The Tonic 23 was designed by Philippe Harlé as a coastal cruiser and is a recreational keelboat, built predominantly of monolithic polyester fiberglass, with wood trim. The deck includes a balsawood core. It has a fractional sloop rig with a deck-stepped aluminium mast with a single set of swept-back spreaders, a raked stem, a vertical transom, a transom-hung rudder controlled by tiller and a fixed fin keel or optionally a stub keel and centerboard. The fixed keel version displaces 2866 lb and carries 992 lb of cast iron ballast, while the stub keel and centerboard version displaces 2932 lb and carries 1058 lb of cast iron exterior ballast with the centerboard made from steel.
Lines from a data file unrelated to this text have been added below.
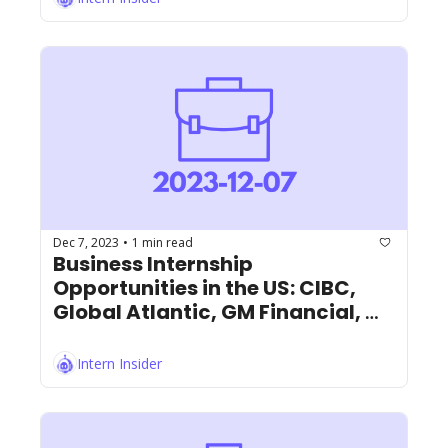
Dec 7, 2023
1 min read
•
Business Internship 
Opportunities in the US: CIBC, 
Global Atlantic, GM Financial, 
and More!
Intern Insider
The keel-equipped version of the boat has a draft of 3.67 ft, while the centerboard-equipped version has a draft of 4.50 ft with the centerboard extended and 2.33 ft with it retracted, allowing ground transportation on a trailer.
It can be equipped with a spinnaker of 364 sqft.
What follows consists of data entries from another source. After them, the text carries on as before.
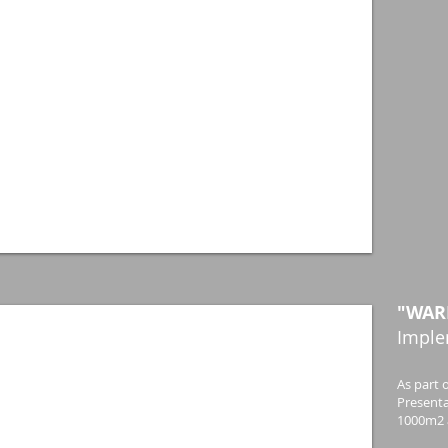
"WAR
Imple
As part o
Presenta
1000m2 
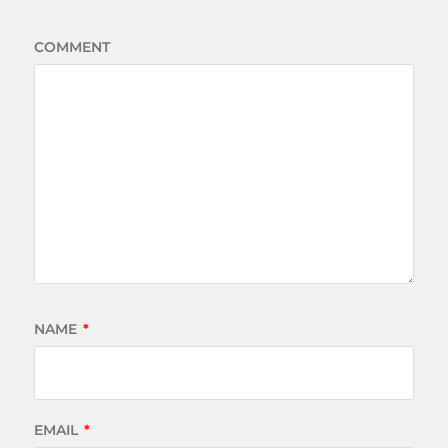
COMMENT
NAME
*
EMAIL
*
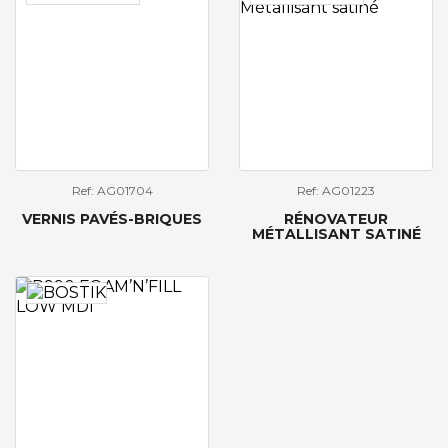
Ref: AG01704
Ref: AG01223
VERNIS PAVÉS-BRIQUES
RÉNOVATEUR
MÉTALLISANT SATINÉ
The boat is normally fitted with a small 3 to 6 hp outboard motor for docking and maneuvering or optionally an inboard motor could be installed. The design has a hull speed of 6.04 kn and the fresh water tank has a capacity of 5.3 u.s.gal

The design has sleeping accommodation for four people, with a double "V"-berth in the bow cabin, with a drop-down dinette table and an aft cabin with a double berth on the port side. The galley is located on the port side just forward of the companionway ladder. The galley is L-shaped and is equipped with a stove, icebox and a sink. A navigation station is opposite the galley, on the starboard side. The enclosed head is located on the starboard side at the companionway. Cabin headroom is 67 in.

The design has a PHRF racing average handicap of 225 and a hull speed of 6.0 kn.
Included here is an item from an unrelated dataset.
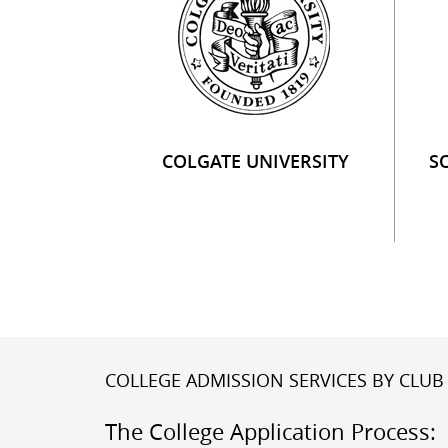
COLGATE UNIVERSITY
S
COLLEGE ADMISSION SERVICES BY CLUB 
The College Application Process:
In a 2010 review Steve Henkel wrote, "best features: Comparing statistics among the comps, the 5' 7" headroom featured in the Tonic pops right out. Also a plus is her beam ... To our knowledge, the Tonic is not known for her speed, so her average PHRF rating of 225 seems low to us ... Worst features: The Tonic’s iron keel will require regular maintenance to keep from weeping rust."